# [Work order]
Copy the lines below with every "image" changed to "frame" and nothing else altered, and leave the pictures out.

# [Supplied records]

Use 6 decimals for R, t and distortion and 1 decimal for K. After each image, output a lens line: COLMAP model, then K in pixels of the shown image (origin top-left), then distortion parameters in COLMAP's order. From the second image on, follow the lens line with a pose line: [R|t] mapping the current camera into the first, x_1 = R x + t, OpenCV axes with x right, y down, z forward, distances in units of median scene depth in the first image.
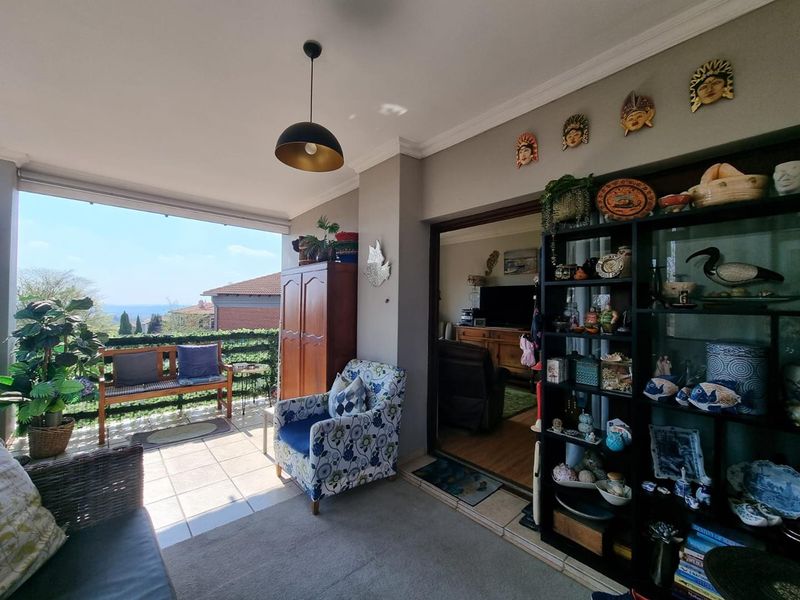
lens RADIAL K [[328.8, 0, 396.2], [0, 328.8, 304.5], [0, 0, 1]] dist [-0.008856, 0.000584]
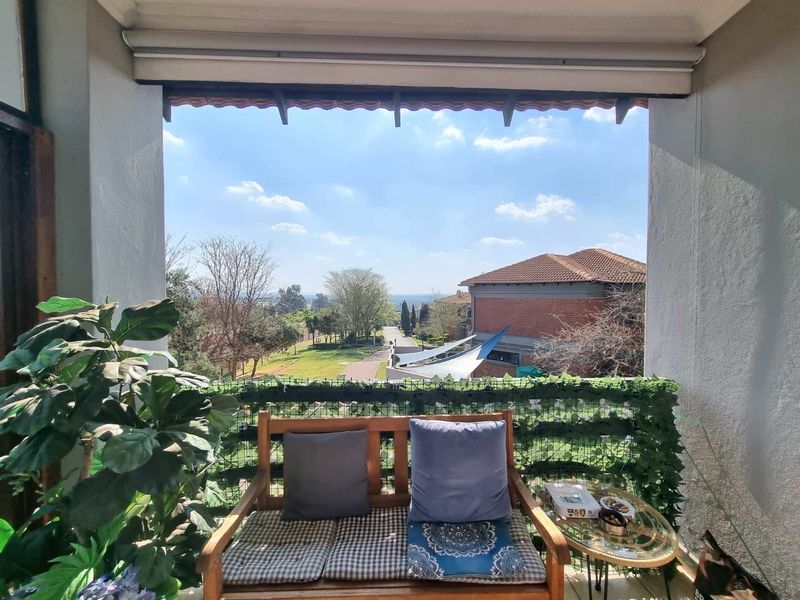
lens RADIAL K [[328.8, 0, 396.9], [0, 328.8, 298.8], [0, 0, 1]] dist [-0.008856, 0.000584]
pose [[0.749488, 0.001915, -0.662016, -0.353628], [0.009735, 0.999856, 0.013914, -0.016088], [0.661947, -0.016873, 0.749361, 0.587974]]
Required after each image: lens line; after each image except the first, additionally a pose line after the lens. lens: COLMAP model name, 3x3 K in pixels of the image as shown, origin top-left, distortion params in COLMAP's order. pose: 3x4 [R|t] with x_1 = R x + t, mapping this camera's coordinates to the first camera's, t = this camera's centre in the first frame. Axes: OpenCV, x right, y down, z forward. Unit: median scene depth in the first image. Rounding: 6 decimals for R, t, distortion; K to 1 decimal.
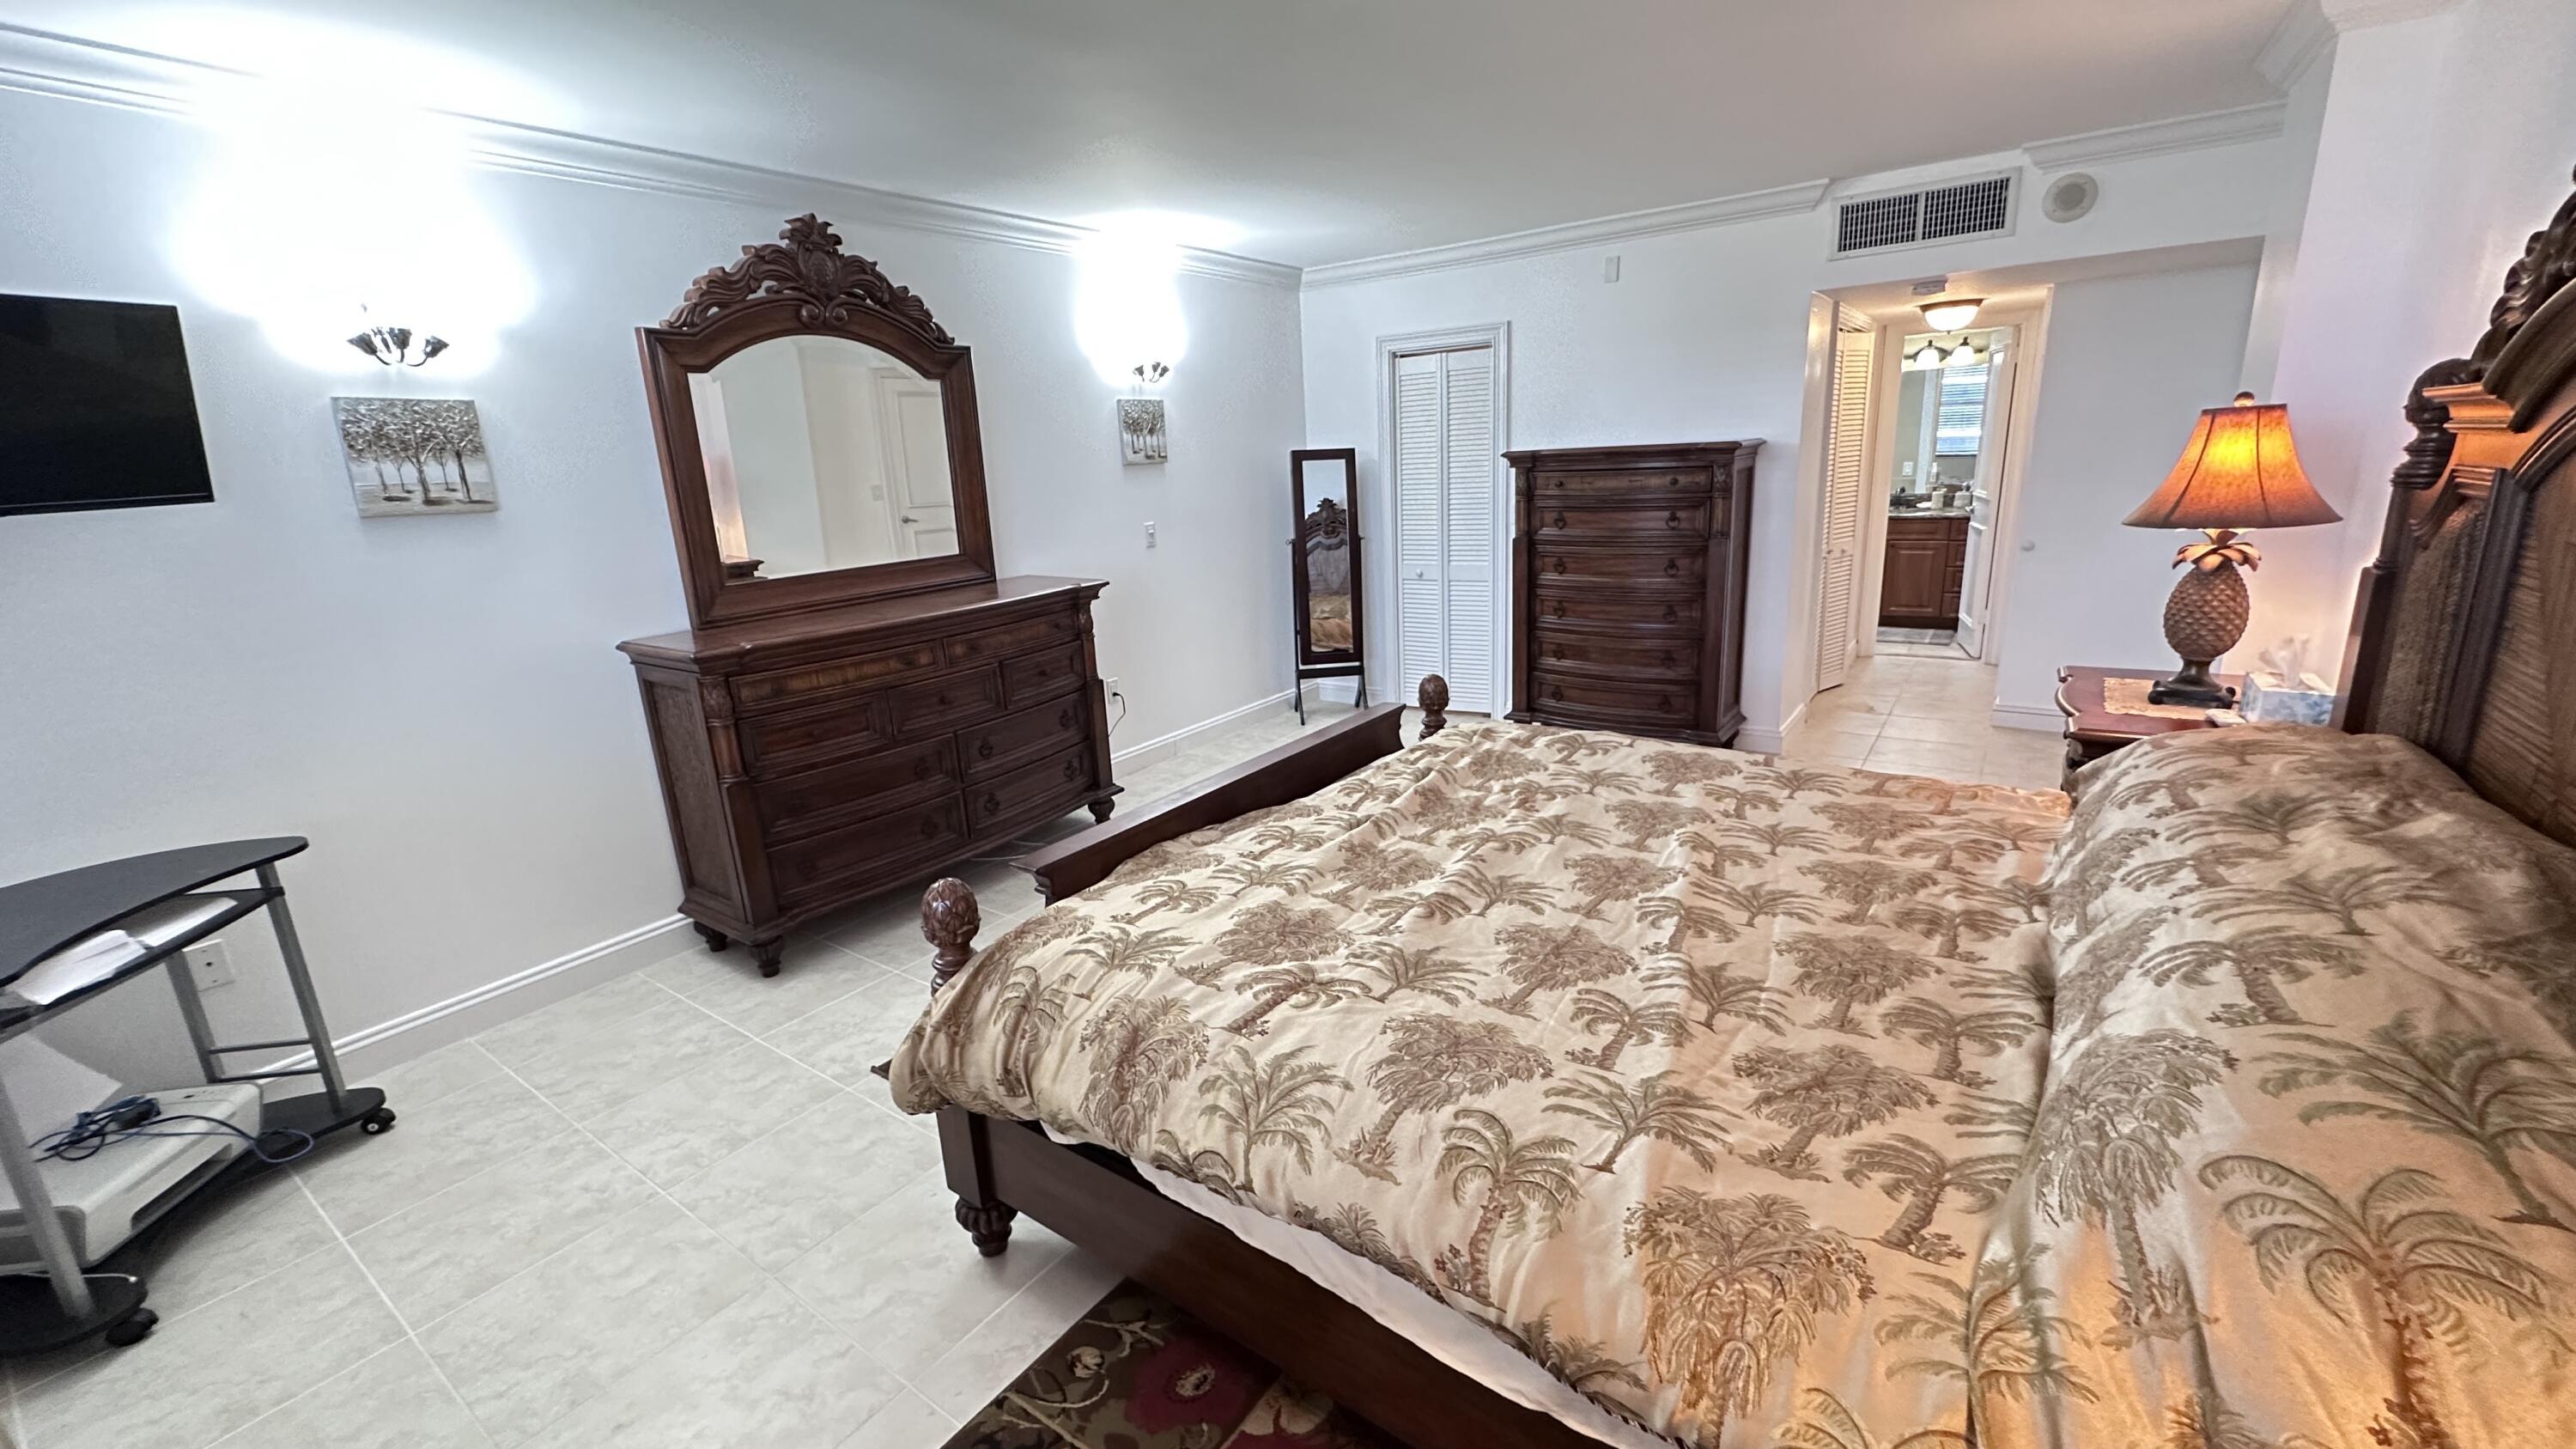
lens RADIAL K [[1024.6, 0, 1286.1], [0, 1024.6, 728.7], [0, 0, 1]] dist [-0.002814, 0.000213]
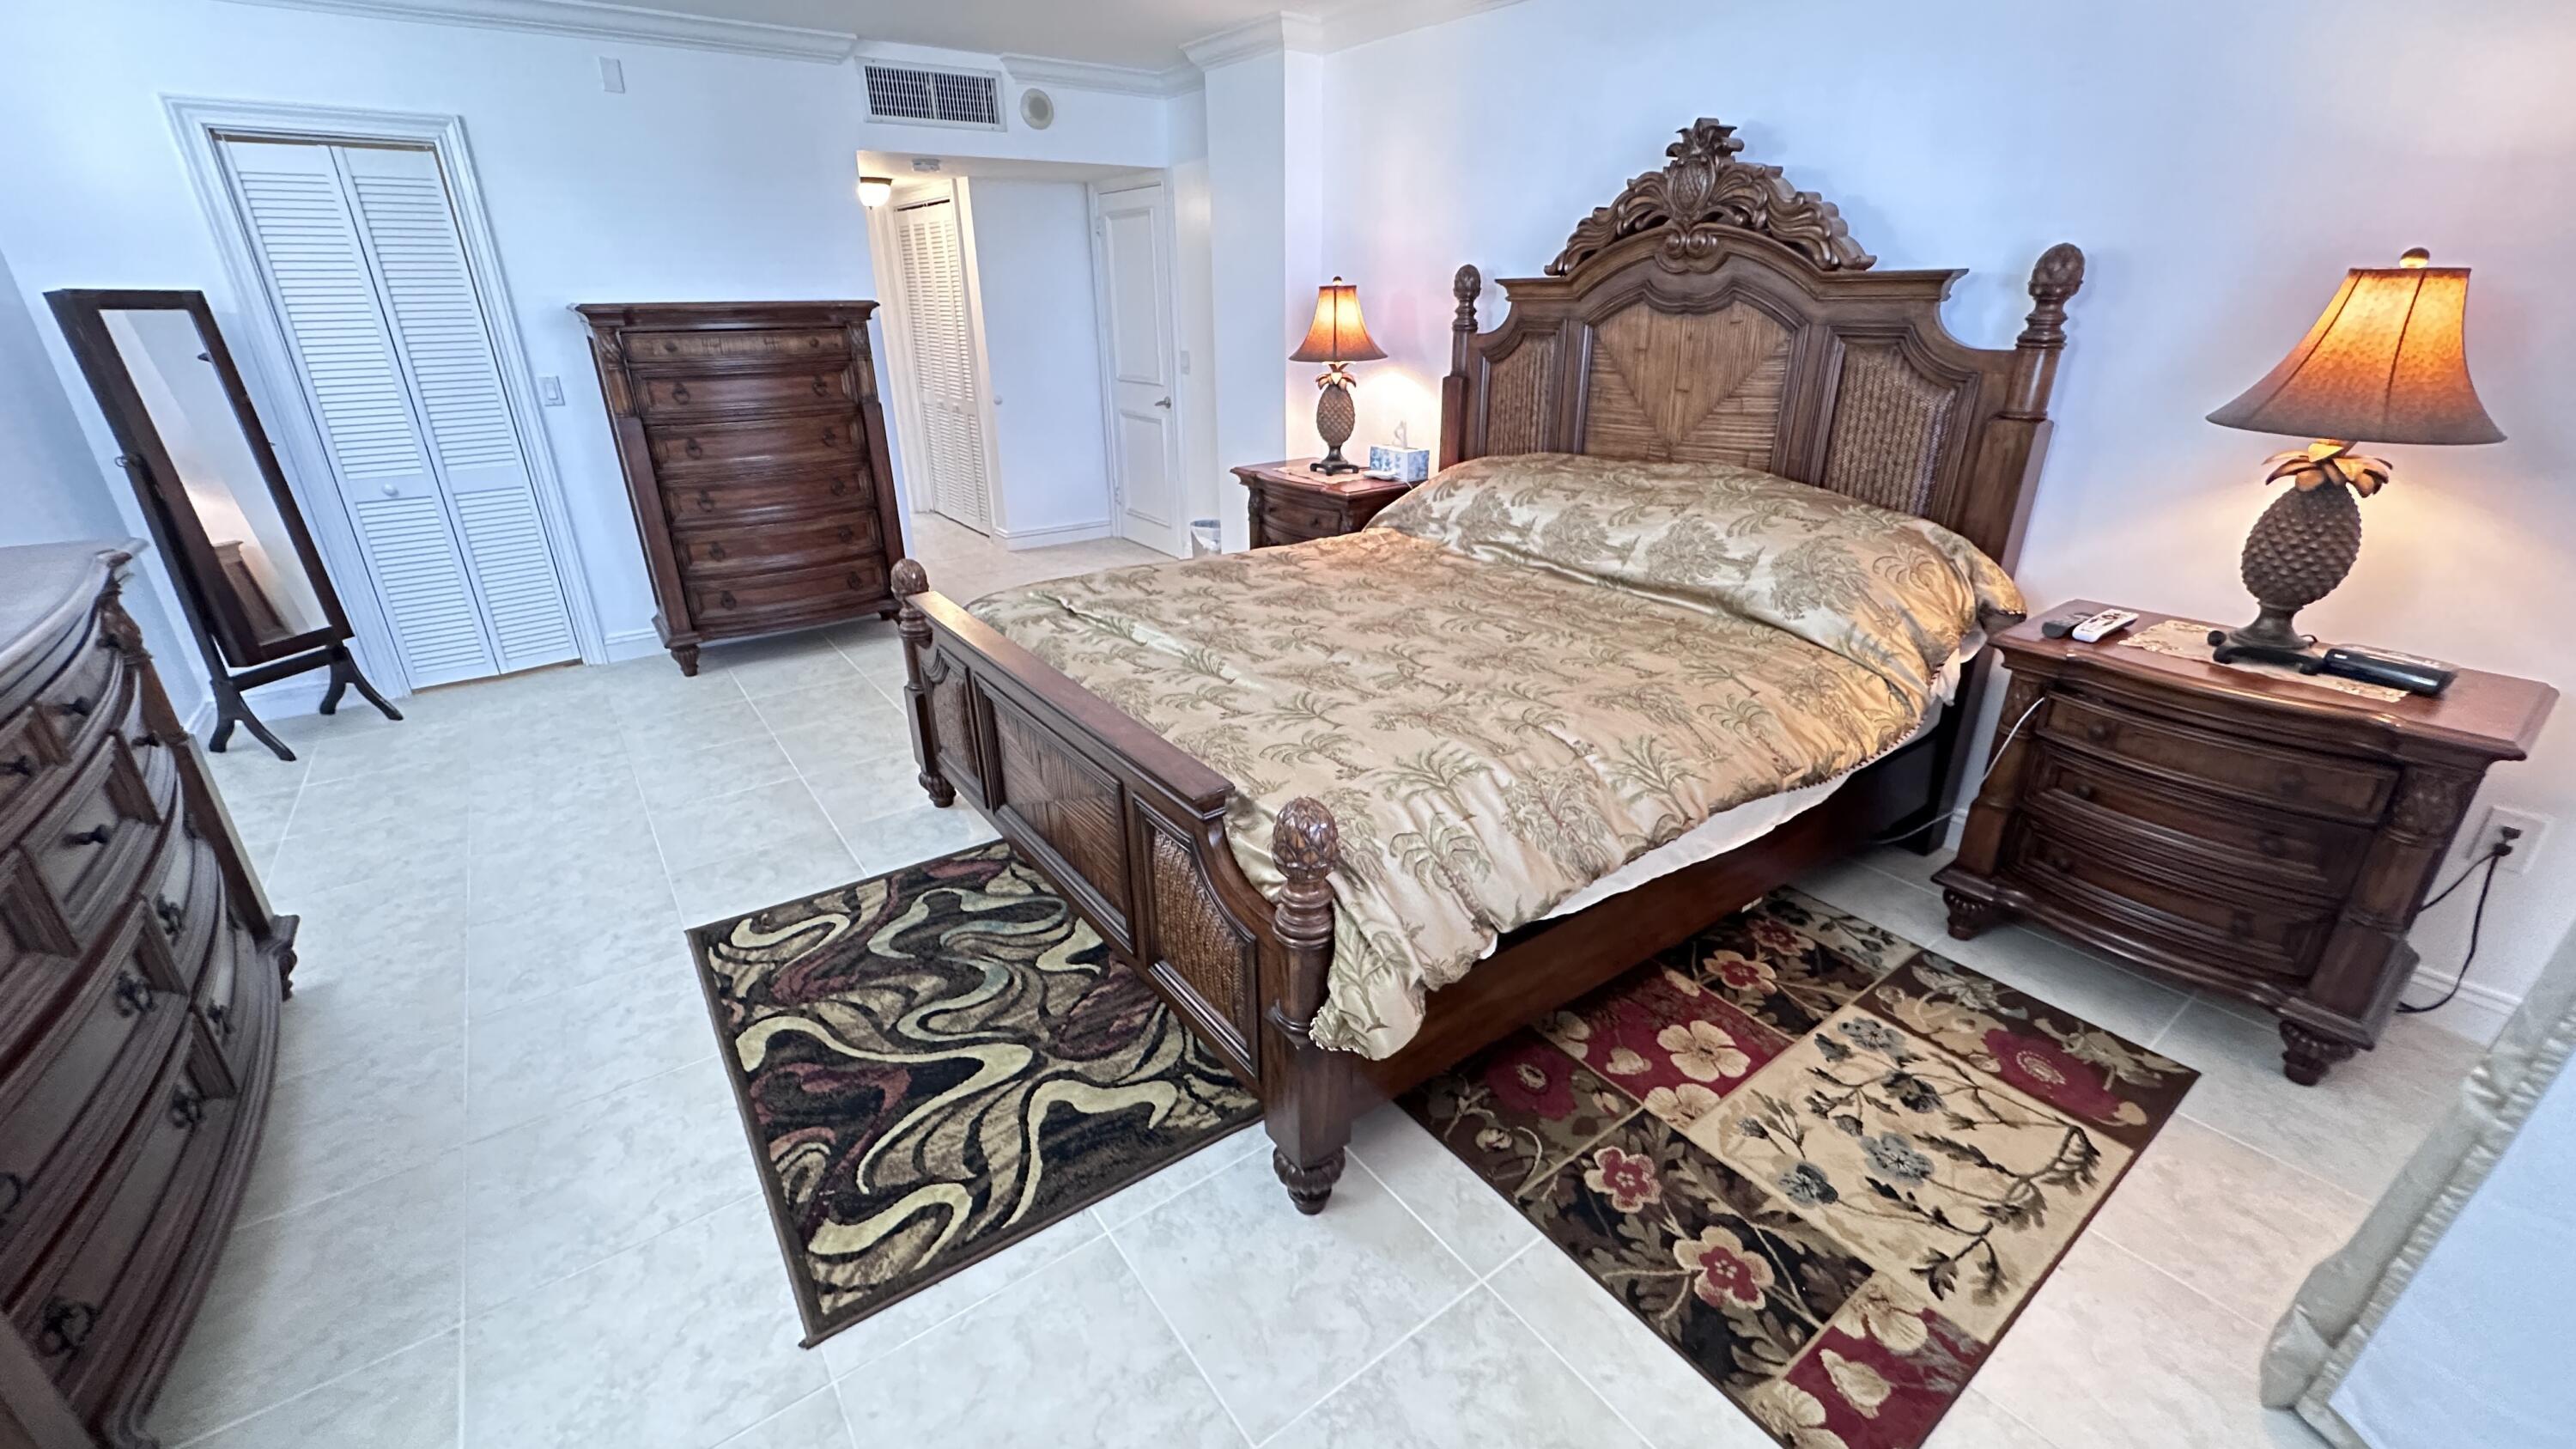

# [Result for this exercise]
Use 6 decimals for R, t and distortion and 1 decimal for K. After each frame, output a lens line: COLMAP model, then K in pixels of the shown frame (origin top-left), then distortion parameters in COLMAP's order. From the second frame on, follow the lens line with a pose line: [R|t] mapping the current camera into the first, x_1 = R x + t, OpenCV axes with x right, y down, z forward, distances in units of median scene depth in the first frame.
lens RADIAL K [[328.8, 0, 396.2], [0, 328.8, 304.5], [0, 0, 1]] dist [-0.008856, 0.000584]
lens RADIAL K [[328.8, 0, 396.9], [0, 328.8, 298.8], [0, 0, 1]] dist [-0.008856, 0.000584]
pose [[0.749488, 0.001915, -0.662016, -0.353628], [0.009735, 0.999856, 0.013914, -0.016088], [0.661947, -0.016873, 0.749361, 0.587974]]
Required after each frame: lens line; after each frame except the first, additionally a pose line after the lens. lens: COLMAP model name, 3x3 K in pixels of the frame as shown, origin top-left, distortion params in COLMAP's order. pose: 3x4 [R|t] with x_1 = R x + t, mapping this camera's coordinates to the first camera's, t = this camera's centre in the first frame. Axes: OpenCV, x right, y down, z forward. Unit: median scene depth in the first frame. Rounding: 6 decimals for R, t, distortion; K to 1 decimal.
lens RADIAL K [[1024.6, 0, 1286.1], [0, 1024.6, 728.7], [0, 0, 1]] dist [-0.002814, 0.000213]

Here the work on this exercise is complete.